In our article "Almost a national dish - Hamsi Kizartma" we reported on the fish dish of fried anchovies, which is particularly popular on the Black Sea and the Aegean coast and was served to us by the Senyer family during our stay in Istanbul.
In addition to the traditional salad and the equally traditional Trabzon Ekmek, there was another type of bread that piqued our interest: homemade pan-fried cornbread.
The art of baking cornbread is unfortunately lost in many places
When we asked, Emin explained the connection between the traditional Hamsi Kizartma and cornbread, which was once considered "poor people's food". In the past, as already mentioned, hamsi was served at almost every meal during the season.

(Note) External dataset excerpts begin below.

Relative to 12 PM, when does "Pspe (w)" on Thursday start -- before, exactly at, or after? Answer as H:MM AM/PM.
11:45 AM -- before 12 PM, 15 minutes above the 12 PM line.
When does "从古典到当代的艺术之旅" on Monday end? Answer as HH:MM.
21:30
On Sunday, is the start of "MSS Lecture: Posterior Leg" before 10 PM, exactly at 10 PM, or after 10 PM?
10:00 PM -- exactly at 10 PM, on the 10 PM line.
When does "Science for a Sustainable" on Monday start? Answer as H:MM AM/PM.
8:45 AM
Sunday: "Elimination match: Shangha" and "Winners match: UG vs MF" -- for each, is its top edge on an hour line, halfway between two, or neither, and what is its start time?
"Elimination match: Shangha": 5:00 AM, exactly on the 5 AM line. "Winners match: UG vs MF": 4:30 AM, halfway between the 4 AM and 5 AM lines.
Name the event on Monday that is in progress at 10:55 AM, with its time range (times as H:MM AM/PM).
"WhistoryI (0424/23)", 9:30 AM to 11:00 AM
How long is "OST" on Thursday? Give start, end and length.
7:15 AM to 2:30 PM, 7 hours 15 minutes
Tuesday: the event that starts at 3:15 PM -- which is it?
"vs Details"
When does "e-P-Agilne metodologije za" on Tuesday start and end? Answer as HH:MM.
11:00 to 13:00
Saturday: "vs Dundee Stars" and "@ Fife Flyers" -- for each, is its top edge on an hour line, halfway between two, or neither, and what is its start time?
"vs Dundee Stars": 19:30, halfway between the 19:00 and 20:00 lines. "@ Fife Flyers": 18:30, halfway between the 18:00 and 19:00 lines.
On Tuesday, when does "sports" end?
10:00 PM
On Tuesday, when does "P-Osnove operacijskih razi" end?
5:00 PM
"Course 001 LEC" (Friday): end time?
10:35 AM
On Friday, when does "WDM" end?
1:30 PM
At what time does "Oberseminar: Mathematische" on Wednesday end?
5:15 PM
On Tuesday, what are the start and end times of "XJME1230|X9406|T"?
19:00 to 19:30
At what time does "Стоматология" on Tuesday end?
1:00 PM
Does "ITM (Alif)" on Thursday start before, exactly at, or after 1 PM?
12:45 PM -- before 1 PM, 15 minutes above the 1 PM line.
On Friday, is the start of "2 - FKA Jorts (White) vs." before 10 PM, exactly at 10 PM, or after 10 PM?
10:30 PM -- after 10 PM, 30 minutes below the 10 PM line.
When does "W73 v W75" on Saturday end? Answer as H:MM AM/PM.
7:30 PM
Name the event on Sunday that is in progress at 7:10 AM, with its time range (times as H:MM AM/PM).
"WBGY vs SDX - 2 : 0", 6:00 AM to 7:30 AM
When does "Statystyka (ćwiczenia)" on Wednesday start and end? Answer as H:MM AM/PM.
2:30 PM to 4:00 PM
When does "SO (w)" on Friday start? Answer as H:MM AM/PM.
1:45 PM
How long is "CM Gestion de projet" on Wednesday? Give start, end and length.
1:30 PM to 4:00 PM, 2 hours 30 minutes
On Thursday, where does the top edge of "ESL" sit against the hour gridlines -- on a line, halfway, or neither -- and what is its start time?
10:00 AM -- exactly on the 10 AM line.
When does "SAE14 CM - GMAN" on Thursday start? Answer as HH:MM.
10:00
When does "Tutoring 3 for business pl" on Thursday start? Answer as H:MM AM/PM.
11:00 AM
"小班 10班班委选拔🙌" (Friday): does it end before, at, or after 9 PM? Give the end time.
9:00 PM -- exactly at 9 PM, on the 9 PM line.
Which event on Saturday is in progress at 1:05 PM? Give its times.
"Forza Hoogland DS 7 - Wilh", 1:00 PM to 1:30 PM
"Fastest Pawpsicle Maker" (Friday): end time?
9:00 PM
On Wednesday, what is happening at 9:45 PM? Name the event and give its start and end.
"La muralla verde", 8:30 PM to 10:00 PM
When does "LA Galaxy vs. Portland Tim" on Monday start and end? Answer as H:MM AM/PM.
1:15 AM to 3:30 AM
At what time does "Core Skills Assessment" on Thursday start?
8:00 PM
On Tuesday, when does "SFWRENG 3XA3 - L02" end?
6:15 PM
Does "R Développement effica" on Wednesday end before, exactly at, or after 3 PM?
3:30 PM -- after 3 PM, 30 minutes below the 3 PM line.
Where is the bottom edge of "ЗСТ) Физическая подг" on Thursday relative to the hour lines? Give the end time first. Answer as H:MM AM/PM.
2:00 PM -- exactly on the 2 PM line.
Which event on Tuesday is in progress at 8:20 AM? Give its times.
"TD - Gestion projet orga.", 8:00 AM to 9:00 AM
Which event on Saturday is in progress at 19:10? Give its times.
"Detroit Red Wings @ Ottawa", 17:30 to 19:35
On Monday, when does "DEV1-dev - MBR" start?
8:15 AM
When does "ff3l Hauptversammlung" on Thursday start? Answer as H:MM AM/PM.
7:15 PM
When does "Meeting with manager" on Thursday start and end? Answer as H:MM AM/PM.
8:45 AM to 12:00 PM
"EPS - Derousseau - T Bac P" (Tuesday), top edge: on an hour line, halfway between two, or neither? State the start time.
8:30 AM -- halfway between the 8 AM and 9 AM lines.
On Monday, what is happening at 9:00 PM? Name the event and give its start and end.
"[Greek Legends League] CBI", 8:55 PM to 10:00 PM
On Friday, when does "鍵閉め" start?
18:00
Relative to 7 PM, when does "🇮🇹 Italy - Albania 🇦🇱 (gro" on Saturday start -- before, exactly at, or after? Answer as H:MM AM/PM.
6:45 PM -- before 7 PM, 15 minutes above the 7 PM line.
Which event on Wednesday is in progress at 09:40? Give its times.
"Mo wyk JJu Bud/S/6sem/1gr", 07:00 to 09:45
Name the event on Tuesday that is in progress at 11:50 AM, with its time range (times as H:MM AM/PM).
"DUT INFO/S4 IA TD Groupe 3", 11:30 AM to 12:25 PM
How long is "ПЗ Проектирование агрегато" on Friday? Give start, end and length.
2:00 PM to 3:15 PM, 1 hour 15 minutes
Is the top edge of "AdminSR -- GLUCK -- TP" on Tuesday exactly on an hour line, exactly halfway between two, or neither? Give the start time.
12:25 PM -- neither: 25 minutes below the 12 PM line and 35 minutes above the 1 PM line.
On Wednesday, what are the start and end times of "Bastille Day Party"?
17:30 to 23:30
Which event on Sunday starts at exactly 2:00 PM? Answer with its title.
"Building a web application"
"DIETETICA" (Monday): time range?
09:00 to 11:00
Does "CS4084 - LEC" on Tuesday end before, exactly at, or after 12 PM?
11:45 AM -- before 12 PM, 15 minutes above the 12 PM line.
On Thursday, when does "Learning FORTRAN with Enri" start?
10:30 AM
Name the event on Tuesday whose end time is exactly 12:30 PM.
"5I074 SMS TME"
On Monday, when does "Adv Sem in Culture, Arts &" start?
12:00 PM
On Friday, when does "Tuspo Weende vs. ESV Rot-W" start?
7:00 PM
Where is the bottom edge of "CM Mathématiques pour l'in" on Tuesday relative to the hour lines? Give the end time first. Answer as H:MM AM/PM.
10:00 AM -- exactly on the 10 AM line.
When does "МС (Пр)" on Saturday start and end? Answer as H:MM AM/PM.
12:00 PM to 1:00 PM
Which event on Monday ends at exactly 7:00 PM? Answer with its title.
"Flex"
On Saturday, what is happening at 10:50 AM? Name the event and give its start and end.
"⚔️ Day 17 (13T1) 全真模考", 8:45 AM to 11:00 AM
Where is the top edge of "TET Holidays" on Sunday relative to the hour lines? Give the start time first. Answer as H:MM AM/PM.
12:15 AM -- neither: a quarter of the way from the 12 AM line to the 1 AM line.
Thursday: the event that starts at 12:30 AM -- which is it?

The same was true for the cornbread. Before the mass-produced white bread made from wheat flour was introduced, cornbread was widespread because corn was much cheaper than wheat flour and was therefore considered a staple food. In the meantime, the art of baking cornbread has unfortunately been lost in many places, but there is a lack of real corn flour, which is hand-milled from special types of corn and is said to have a special grain size.
Since it is almost impossible to make the usual, larger loaves of bread from corn flour, as is common with bread grains (wheat, rye, spelt), the dough must either be rolled out into a kind of flatbread or made more bakeable by adding wheat flour.
The type and ingredients vary greatly from region to region. In addition to some wheat flour, cornbread can also contain sugar, butter, milk or eggs. Cornbread is often lightened with a little baking powder and can then be baked, fried, deep-fried, or steamed.
You deliberately don't want the dough to be "smooth".
The dough consists only of coarse corn flour, a little wheat flour, which has been kneaded with an egg and milk and a pinch of salt with a fork to form a thick, malleable dough.
The dough should not be “smooth”, but rather a little lumpy.
2 cups cornmeal
1/2 cup flour (wheat, can be omitted)
1 pinch of salt
1 pinch of sugar
1 tsp baking soda
2 teaspoons of baking soda
60 ml olive oil
250 ml milk
Bake in a lightly oiled iron pan for about 20 minutes. The bread is ready when it is firm when pressed and baked until golden yellow to slightly brown.